OOIDA also pointed to the public nature of CSA rankings and data as reason why the data set used should be as fair as it could be.

“If the agency is providing information to the public that is to be used to make safety decisions or conclusions, that information should be relevant, accurate and as complete as humanly possible,” OOIDA said in a statement.

ATA Executive VP Dave Osiecki says his group has asked FMCSA repeatedly since 2010 to simply screen out crashes in which it was clear the truck driver involved was not at fault.

Though the Crash Indicator Behavioral Analysis and Safety Improvement Category in the CSA Safety Measurement System does not provide percentile measures, or “scores,” to the public, a bevy of data listing all of any carrier’s crashes are available at a quick glance, with no measure of fault determination. Some shippers and brokers, furthermore, as Overdrive has reported in the past, require disclosure of the Crash Indicator score as a condition of doing business.

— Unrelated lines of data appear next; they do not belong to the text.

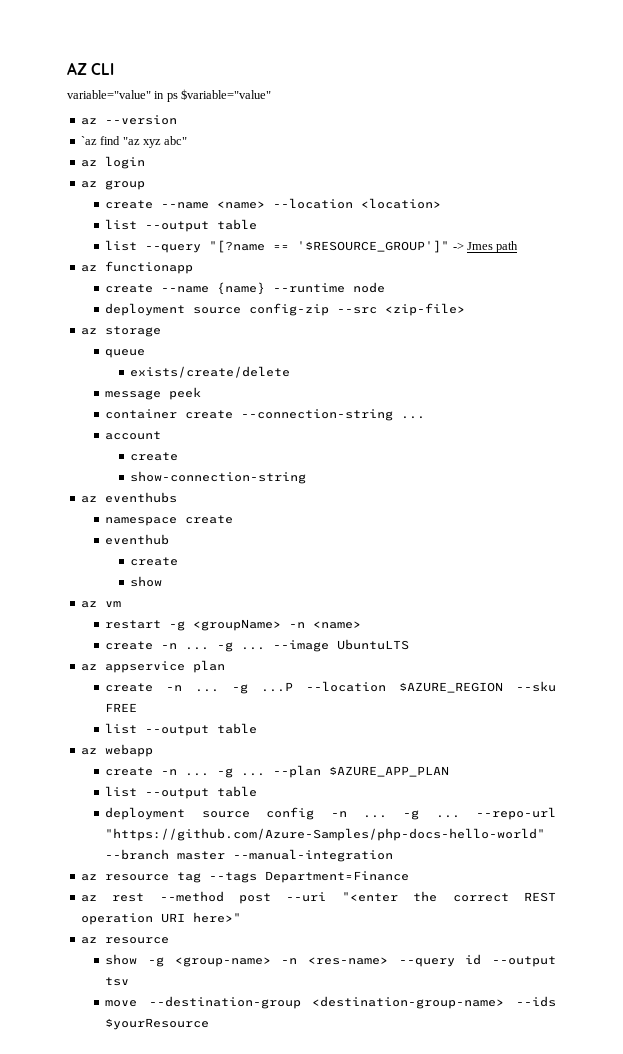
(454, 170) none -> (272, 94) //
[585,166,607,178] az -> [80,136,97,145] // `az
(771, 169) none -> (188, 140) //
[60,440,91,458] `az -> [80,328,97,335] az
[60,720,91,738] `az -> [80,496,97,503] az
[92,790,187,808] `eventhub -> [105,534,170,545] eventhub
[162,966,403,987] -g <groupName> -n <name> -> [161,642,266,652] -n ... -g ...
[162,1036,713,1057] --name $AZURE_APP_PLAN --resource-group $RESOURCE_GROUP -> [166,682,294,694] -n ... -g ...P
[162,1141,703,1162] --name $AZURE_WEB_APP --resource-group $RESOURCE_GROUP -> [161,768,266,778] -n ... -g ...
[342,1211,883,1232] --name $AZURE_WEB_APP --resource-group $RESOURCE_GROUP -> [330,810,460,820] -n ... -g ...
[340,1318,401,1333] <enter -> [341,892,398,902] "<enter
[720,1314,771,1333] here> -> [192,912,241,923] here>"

Follow this link to file an official comment on FMCSA’s Crash Weighting study. Read the analysis in full at this link.

Fault should matter, noted many readers in reaction to FMCSA’s release of the Crash Fault Weighting study, in any tabulation of motor carrier safety that is going to be used to make business decisions by members of the general public. Noted David S. McQueen, “By leaving out ‘at fault’ or ‘no fault,’ it presents both vehicle operators in a false light. I’d rather the police make a spot determination and allow the parties involved contest it later rather than to simply leave it to the imagination of whoever peruses the SMS data.”

The lack of uniformity in the treatment of crash fault on police accident reports in jurisdictions around the country has often been cited as a strike against using fault determinations in the CSA SMS. Doing so might just open up a new problem with geographical disparities in the accounting.

While most responding readers offered support for either removing the Crash Indicator altogether or adding some kind of fault accounting, others weren’t so keen on the necessary reliance on police accident reports to determine fault in a timely manner to be reflected in the SMS.

“I’m with the feds on this one,” wrote Stan Brown. “I don’t want some [police] officer making that determination. As a former safety director and crash investigator myself, I absolutely disagreed with over half of the police reports on crashes that assigned fault to the CMV driver. I’m afraid the data would be worse for us — not better — and by the time you got the appeal done and it overturned (at your expense for the experts, etc),” the crash would have run its two-year course in the SMS and “would be falling off anyway. The harm of a false preventable” would already have been done.